Что же делать? Что же делать? раз за разом повторял он, расхаживаясь по крошечному номеру гостиницы.
Недобрая мысль о месте, о том, какой удар хватит Модзалевских, когда они узнают, что он отбирает у них внука, затаилась у него в голове и приносила удовольствие.
Он лежал на кровати, всё ещё надеясь, на наконец хоть какую-нибудь реакцию со стороны Модзалевских, как в дверь постучали. Вздрогнув, он пошёл открывать дверь.
Перед ним стоял коридорный, парень лет шестнадцати, и протянул ему конверт.
От Николая Павловича! фамильярно промолвил он и медлил уходить, словно чего-то ждал.
Вон пошёл тихо огрызнулся на него Лукомский.
Коридорный ушёл, но за дверью явственно фыркнул.
Лукомский вскрыл конверт и, сделав оскорблённый, достойный вид, приготовился читать «объяснение», а лучше «извинения» Модзалевских.
Однако в конверте ничего такого не было. Не было письма. В конверте находилась лишь фотографическая карточка Елены, та самая, из-за которой всё и началось.
Не понял растерянно произнёс Лукомский, сердито вертя конверт в руках.
Модзалевские выбросили ему этот портрет, как бросают кость дворовому псу, который тот настойчиво просит: «На, мол, барбос, возьми пожалуйста, и отвяжись». Они, по-видимому, уже окончательно сочли, что теперь можно совершенно успокоиться и вычеркнуть его из своей жизни.

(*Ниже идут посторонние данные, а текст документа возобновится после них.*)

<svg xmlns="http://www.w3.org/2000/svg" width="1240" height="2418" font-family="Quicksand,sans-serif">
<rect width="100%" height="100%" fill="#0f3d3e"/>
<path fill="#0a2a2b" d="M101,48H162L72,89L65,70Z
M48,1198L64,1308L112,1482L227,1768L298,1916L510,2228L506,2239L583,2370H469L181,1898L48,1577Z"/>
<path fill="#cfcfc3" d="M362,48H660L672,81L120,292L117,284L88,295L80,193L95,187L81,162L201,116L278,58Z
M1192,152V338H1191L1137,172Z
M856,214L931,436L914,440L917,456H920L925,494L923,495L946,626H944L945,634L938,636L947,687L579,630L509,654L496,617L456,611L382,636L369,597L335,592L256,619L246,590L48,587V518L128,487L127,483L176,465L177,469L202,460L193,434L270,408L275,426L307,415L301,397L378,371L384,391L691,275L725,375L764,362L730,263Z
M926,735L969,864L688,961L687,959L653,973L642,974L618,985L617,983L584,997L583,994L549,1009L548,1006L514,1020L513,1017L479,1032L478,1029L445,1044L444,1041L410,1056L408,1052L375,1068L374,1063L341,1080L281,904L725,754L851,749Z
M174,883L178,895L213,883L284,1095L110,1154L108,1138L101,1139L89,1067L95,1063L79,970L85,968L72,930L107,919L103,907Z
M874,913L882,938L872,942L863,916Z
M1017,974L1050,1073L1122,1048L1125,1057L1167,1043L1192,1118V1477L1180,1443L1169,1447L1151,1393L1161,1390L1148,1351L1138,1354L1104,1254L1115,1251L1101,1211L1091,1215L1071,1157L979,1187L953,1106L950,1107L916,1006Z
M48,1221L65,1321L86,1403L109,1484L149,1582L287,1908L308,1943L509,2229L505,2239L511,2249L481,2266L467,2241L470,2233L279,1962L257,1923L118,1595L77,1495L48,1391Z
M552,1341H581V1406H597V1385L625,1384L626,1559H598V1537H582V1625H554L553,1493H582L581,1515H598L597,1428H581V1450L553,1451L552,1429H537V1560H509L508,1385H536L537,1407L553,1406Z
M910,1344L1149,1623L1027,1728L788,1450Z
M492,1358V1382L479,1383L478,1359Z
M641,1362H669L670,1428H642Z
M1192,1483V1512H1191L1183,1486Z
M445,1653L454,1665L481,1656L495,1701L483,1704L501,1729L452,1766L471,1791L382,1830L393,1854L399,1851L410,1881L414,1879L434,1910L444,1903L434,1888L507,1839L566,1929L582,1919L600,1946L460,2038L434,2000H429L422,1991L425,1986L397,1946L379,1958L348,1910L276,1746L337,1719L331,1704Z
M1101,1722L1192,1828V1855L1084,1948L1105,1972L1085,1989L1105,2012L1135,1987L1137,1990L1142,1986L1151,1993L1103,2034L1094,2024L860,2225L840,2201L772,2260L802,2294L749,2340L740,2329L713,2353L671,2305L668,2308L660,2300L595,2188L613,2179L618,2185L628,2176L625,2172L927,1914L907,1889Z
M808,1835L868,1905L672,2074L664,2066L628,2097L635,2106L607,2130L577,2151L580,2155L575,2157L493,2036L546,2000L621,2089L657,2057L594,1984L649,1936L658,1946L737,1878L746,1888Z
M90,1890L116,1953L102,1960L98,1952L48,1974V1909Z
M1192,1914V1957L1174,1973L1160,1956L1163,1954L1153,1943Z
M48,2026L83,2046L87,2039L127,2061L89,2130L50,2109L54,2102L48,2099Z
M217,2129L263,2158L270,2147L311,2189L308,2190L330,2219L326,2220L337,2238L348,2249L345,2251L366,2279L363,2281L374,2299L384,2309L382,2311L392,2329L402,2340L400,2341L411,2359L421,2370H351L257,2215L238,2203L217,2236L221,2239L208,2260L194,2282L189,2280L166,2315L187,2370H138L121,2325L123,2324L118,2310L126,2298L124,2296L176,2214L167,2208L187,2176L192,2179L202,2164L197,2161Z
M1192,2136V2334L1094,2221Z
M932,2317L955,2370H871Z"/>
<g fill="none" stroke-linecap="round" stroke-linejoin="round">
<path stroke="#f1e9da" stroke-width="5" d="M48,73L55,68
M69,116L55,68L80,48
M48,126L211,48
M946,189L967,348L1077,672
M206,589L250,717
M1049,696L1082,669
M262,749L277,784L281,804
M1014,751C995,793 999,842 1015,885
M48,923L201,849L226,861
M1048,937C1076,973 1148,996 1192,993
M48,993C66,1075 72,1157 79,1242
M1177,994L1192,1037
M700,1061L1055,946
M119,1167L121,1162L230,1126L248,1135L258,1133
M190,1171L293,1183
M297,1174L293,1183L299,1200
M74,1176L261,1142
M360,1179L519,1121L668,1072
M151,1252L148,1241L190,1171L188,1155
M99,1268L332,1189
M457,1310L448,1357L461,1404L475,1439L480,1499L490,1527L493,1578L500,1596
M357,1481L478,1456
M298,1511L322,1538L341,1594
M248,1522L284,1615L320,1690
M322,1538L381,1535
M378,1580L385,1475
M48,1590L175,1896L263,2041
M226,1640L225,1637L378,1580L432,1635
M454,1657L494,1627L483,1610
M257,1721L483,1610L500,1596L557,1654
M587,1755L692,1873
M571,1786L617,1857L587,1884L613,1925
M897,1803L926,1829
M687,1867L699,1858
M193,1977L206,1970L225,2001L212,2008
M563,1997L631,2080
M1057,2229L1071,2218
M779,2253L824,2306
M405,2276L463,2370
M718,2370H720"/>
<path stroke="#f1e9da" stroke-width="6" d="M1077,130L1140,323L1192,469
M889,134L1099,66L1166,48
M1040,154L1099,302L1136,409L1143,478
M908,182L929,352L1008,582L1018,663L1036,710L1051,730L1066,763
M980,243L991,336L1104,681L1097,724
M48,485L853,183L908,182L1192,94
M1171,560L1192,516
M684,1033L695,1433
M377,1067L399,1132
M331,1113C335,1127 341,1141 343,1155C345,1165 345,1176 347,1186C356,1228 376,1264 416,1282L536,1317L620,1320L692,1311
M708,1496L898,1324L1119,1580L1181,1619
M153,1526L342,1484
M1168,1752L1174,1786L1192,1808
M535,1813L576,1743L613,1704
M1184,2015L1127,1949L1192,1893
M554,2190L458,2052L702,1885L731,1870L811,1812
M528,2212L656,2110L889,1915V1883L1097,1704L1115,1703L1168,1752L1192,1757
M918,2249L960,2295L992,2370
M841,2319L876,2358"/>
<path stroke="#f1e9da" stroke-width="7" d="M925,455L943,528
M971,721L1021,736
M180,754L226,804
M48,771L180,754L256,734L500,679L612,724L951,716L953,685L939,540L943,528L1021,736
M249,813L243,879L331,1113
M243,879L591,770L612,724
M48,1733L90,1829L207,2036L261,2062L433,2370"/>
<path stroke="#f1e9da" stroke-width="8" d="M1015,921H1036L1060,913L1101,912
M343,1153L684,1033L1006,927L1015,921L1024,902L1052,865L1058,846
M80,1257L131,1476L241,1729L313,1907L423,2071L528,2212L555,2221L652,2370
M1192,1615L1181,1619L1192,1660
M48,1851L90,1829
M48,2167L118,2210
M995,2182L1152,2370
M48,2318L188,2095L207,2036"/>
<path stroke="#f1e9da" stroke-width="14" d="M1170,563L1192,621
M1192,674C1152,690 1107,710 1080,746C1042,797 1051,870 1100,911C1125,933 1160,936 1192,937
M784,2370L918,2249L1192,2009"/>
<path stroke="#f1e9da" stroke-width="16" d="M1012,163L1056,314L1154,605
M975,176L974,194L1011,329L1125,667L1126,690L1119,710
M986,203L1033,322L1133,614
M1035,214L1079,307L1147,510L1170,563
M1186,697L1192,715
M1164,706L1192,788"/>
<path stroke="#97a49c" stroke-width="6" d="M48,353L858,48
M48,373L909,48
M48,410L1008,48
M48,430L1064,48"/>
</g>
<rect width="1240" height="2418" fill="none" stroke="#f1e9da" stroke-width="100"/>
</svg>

Получив новое оскорбление, Лукомский понял, что теперь придётся реагировать уже ему самому.
Он решил отправить Модзалевским официальное требование о возврате всего, что принадлежит ему, включая сына, в самое ближайшее время. И в случае если ему не будет всё возвращено, пригрозить нежелательными последствиями.
Писал он долго, двадцать раз переделывал черновик письма, а затем раза три переписывал его на листок. Писал он аккуратным писарским почерком, как и положено уважающего себя доктору, а в конце письма поставил свою огромную, размашистую подпись.
Николай Павлович!
Обстоятельства, по-видимому, складываются таким образом, что дальнейшие добрые отношения и близость между нами становятся невозможными. После прискорбного и несчастного для нас обоих происшествия на пристани, которое завершилось, как вам известно, судебным разбирательством, я сделал первый шаг к восстановлению родственных и близких отношений. Я ходатайствовал перед мировым судьей об освобождении вас от, наложенного на вас, законного наказания (о чём вы, конечно, тоже знаете). Сделав этот шаг, я ожидал от вас, что вы пойдёте мне навстречу. Что вы вступите со мной в переговоры, по поводу создавшегося непростого для нас с вами положения. Однако, к моему глубочайшему сожалению, с вашей стороны ничего не последовало, а присланною вами фотографическую карточку моей покойной жены, я истолковал как ваше желание прекратить со мной отношения.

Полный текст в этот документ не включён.